*List of tasks*:
1. Answer these from the passage on supplying very tall cities:
(a) How many people live in the tower in the example about a water reclamation plant?
(b) What sources of electricity are listed?
(c) In essence, what is an arcology?
2. Please carry on the passage on supplying very tall cities from its final sentence.

*Passage*:
Make recycling local.

In the sequence that frame comes from the action shortly visits some lower unused areas, that might be called the bowels of the city. I suggest that's exactly what they would be.

Transportation is pretty clearly close to capacity, anything you don't have to ship any distance would be a win. Water, air, power are all totally fungible and while they do benefit from scale the volumes required might make transportation costs cancel any benefits beyond a certain point.

If ten thousand people live in a tower you probably save on pipes and pumps by putting a moderately sized water reclamation plant in it than pumping stuff out to a huge plant miles away and then back in.

Especially if co-ordinating infrastructure is hard, like say the if service to the next tower over needed to be disrupted to connect your line, or you would have to pay to add the needed capacity to the municipal processing center when building a tower it might make sense to make them more or less self sufficient.

The sky does not depend on the ground!

If you change your perspective there is another potential solution.

How do you manage a city that is miles WIDE... you don't put all your resources one one end and pipe them all from that location to every building on the grid, you distribute them THROUGHOUT your city.

A city that is miles high can extend that paradigm to the third dimension...

• Every n stories you have a wastewater processing plant... why send it all the way back down?
• Every few floors you have water collection, why wait for the rain to get to the ground?
• Electricity is generated (wind, nuclear, maybe hydroelectric from falling gray water)
• Telecom is distributed more or less this way even in moderately smaller buildings already.
• Agriculuture is distributed on new modern buildings, at the "miles high" scale this could become farming.

This opens up fantastic opportunities for cultural and social differences as well.

• ... except for structural support, of course. We don't want to piss off those groundlubbers too much. – user253751 Jan 27 '18 at 0:10

The Buildings Are Self-Contained

For an in-depth discussion I recommend the Isaac Arthur episode on arcologies - self-sufficient structures with all their utilities, and most of their own economy, built in.

In essence, an arcology is a space habitat constructed on the ground. Another way to think of it is a city in a can. Waste is recycled internally so water supply is not an issue, food is often grown internally (this only needs fusion power or sufficiently advanced bioengineering, not magic tech), and everything that can be provided inside the building is. You don't need Star Trek style replicators - just living space for the people who work there, a reasonable supply of commonly needed technicians, tools, and spare parts, and the equivalent of an Amazon fulfillment center in there somewhere.

Short-answer chart tasks
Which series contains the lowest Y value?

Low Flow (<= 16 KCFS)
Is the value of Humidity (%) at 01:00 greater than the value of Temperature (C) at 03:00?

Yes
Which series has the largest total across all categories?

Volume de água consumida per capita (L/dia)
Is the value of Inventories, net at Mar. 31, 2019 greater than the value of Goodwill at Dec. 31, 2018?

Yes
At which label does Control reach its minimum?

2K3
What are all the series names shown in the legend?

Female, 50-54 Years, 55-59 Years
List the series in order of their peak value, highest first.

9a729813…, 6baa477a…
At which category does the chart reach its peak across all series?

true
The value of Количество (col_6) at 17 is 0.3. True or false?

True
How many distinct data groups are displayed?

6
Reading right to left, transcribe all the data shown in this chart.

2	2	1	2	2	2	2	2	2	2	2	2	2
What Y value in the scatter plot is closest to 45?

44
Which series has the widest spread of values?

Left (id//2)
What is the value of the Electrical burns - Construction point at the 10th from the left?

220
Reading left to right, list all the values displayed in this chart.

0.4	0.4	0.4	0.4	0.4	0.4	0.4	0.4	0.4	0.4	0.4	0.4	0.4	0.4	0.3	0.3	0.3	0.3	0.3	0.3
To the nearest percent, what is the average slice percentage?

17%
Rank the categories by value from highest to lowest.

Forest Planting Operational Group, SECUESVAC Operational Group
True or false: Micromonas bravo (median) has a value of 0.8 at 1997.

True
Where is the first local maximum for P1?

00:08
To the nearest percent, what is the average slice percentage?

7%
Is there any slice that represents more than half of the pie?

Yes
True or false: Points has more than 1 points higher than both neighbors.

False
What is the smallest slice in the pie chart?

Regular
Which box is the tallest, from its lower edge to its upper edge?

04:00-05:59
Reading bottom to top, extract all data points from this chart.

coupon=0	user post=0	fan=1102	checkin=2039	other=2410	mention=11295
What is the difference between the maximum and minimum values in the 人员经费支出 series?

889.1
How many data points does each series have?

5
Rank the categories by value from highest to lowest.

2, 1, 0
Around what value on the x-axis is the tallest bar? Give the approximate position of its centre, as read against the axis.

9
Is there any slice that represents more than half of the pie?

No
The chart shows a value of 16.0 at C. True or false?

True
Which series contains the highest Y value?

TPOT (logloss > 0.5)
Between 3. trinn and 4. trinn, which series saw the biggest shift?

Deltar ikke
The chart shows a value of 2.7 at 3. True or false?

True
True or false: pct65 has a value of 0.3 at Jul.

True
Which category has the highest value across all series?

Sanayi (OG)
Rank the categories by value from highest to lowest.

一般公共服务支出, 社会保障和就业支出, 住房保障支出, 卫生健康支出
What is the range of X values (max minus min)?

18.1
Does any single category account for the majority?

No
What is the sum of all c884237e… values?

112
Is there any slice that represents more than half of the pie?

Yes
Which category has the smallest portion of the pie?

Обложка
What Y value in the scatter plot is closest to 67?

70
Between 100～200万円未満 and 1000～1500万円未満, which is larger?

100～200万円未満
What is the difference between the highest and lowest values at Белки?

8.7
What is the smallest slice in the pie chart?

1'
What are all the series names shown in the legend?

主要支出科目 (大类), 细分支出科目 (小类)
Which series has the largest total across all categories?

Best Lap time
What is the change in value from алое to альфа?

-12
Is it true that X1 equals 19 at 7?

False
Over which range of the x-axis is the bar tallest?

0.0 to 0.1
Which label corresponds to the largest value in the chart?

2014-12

*Results in order*:
1.
(a) Ten thousand.
(b) Wind, nuclear, and maybe hydroelectric power from falling gray water.
(c) A space habitat constructed on the ground.

2.
Compared to a space habitat, an arcology doesn't have to be quite so self-sufficient, and at least it doesn't have to be airtight. But much of the design is similar, because you don't want too many people or goods coming and going. Just as you can live your entire life inside a city today without really having to leave, you would be able to live your entire life inside an arcology if you wanted to.

The essential problem with traditional skyscrapers at extremely large scale is that the consumption requirements of the building increase with the building's volume, but the ability to get material in and out of the building increases only with the building's surface area. Forget the view from the top floor - the entire outer shell of the building has to be a loading dock or a garage! In concepts that don't involve ubiquitous flying vehicles, everything going in and out of the building has to pass through not only the edge of the building but the ground floor, so the available rate of material flow is essentially fixed, and buildings can't get much bigger than they are now. We already have trouble with traffic getting in and out of skyscrapers during rush hour periods. The design of elevator shafts for supertall buildings is already a serious problem and designers are inventing new ways to deal with it. So you keep everything inside the building that you can.

A facility for disposal of waste heat becomes the main external utility that an arcology must connect to, especially one that has its own fusion power plant. Even present-day skyscrapers have to run their air conditioners in the dead of winter, and city centers are hotter than the surrounding environments, in part because of heat generated in large buildings. For arcologies, air-cooled heat pumps aren't going to cut it. Something like a molten sodium cooling loop would be more useful.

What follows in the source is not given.